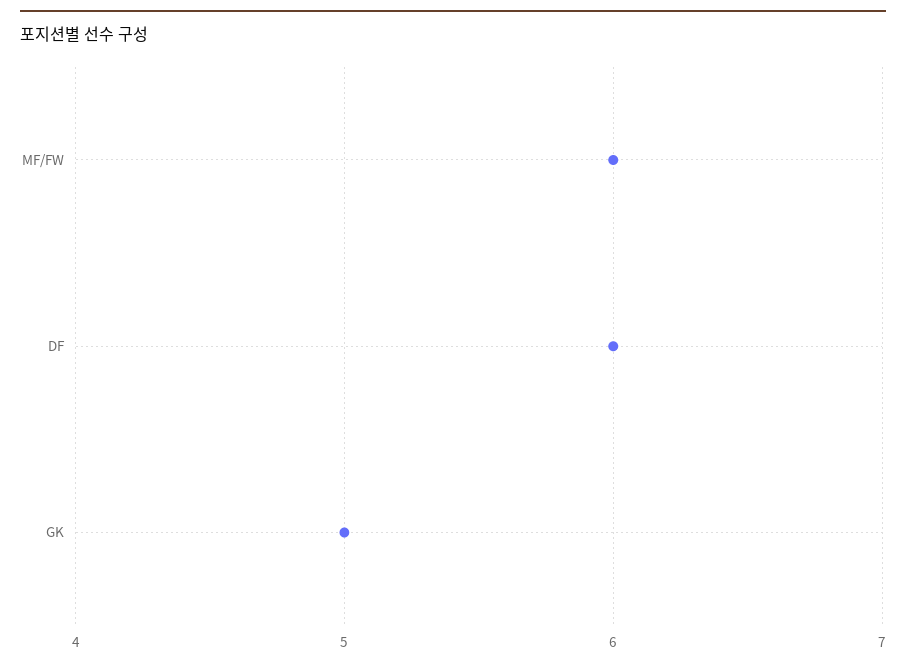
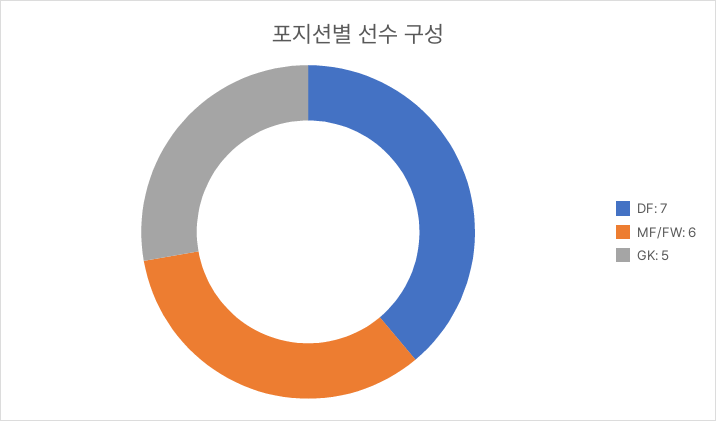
DF: 6 -> 7

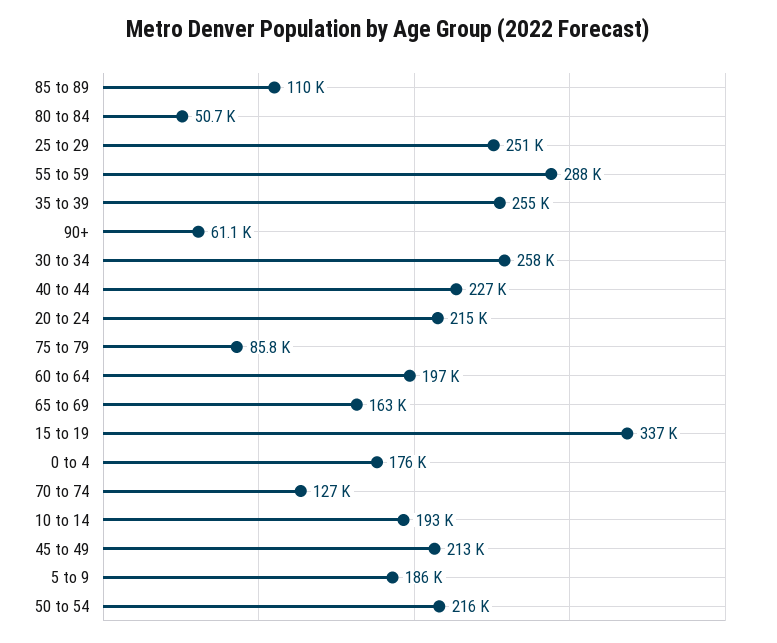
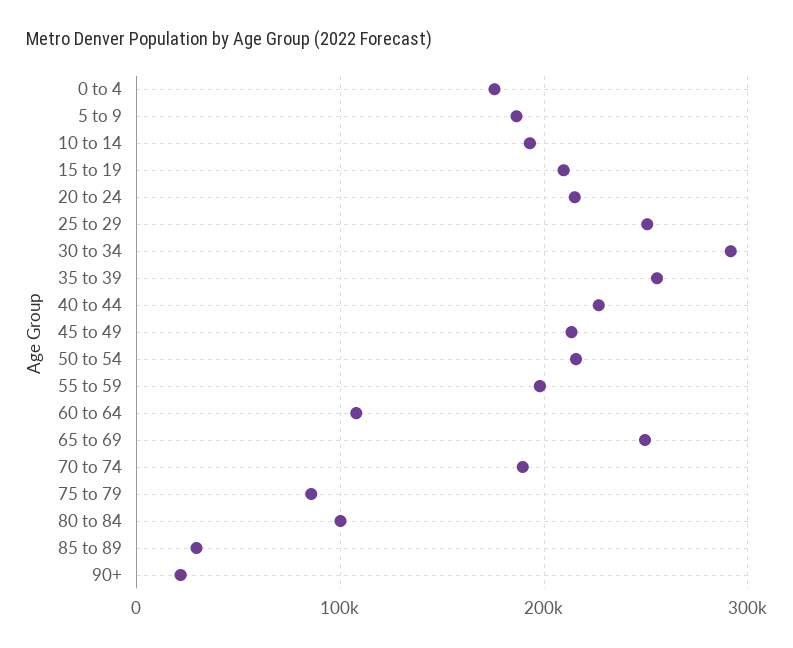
85 to 89: 110000 -> 30000
80 to 84: 50700 -> 100000
55 to 59: 288000 -> 200000
90+: 61100 -> 20000
30 to 34: 258000 -> 290000
60 to 64: 197000 -> 110000
65 to 69: 163000 -> 250000
15 to 19: 337000 -> 210000
70 to 74: 127000 -> 190000

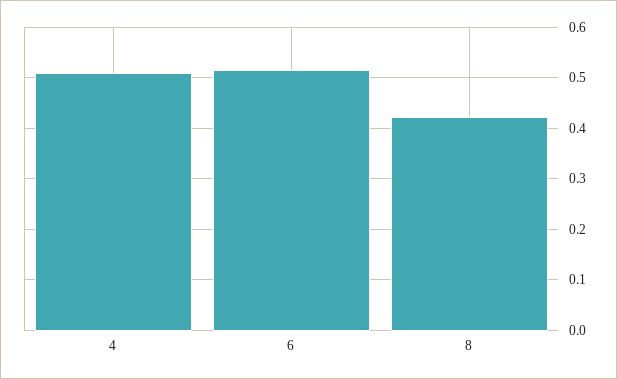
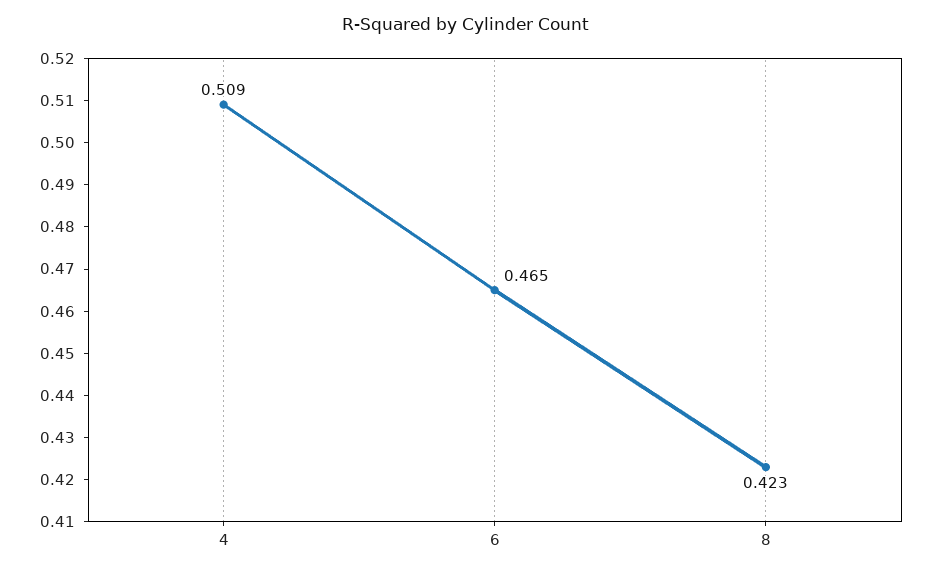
6: 0.52 -> 0.465

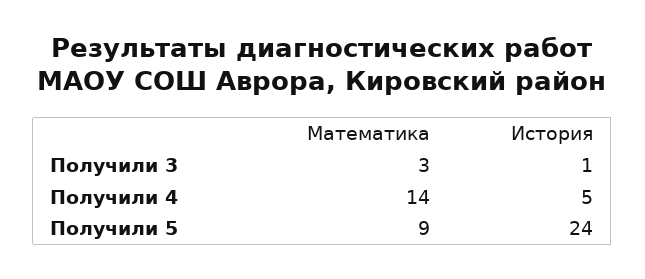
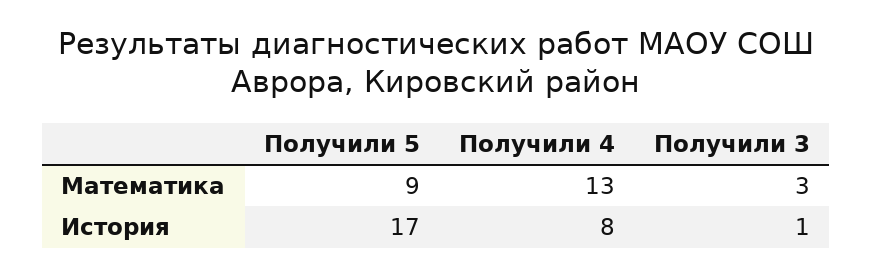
Математика, Получили 4: 14 -> 13
История, Получили 4: 5 -> 8
История, Получили 5: 24 -> 17

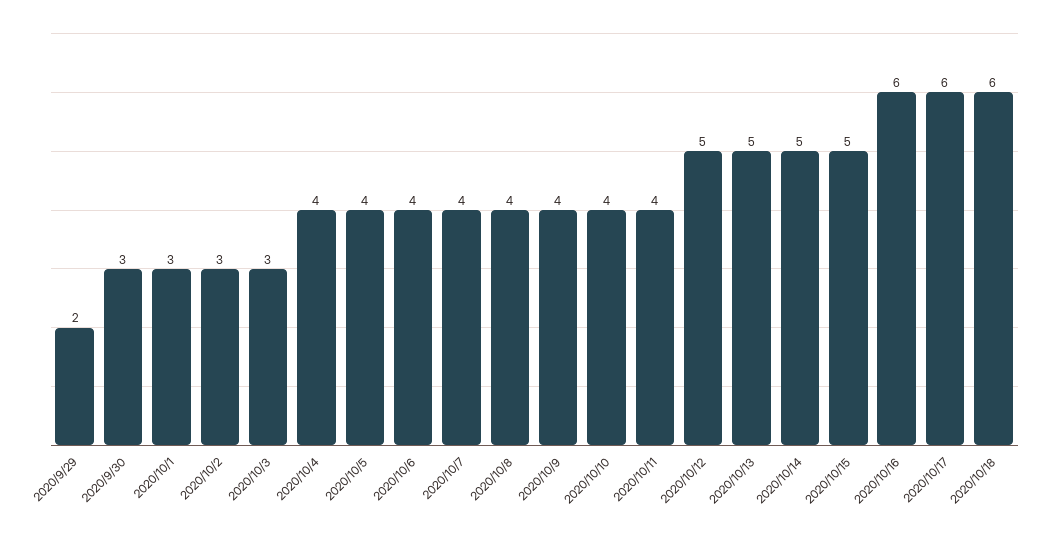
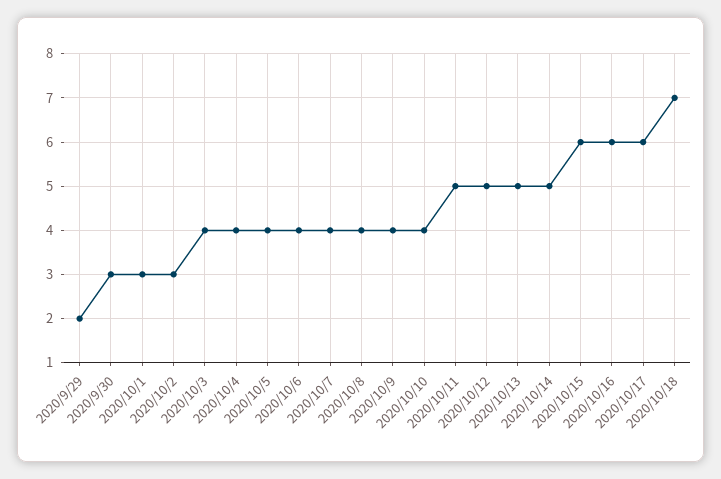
2020/10/3: 3 -> 4
2020/10/11: 4 -> 5
2020/10/15: 5 -> 6
2020/10/18: 6 -> 7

▬▬▬▬▬▬

Activity:
Look through the records above for the string "Получили", then copy every line that has it.

Output below:
Математика, Получили 4: 14 -> 13
История, Получили 4: 5 -> 8
История, Получили 5: 24 -> 17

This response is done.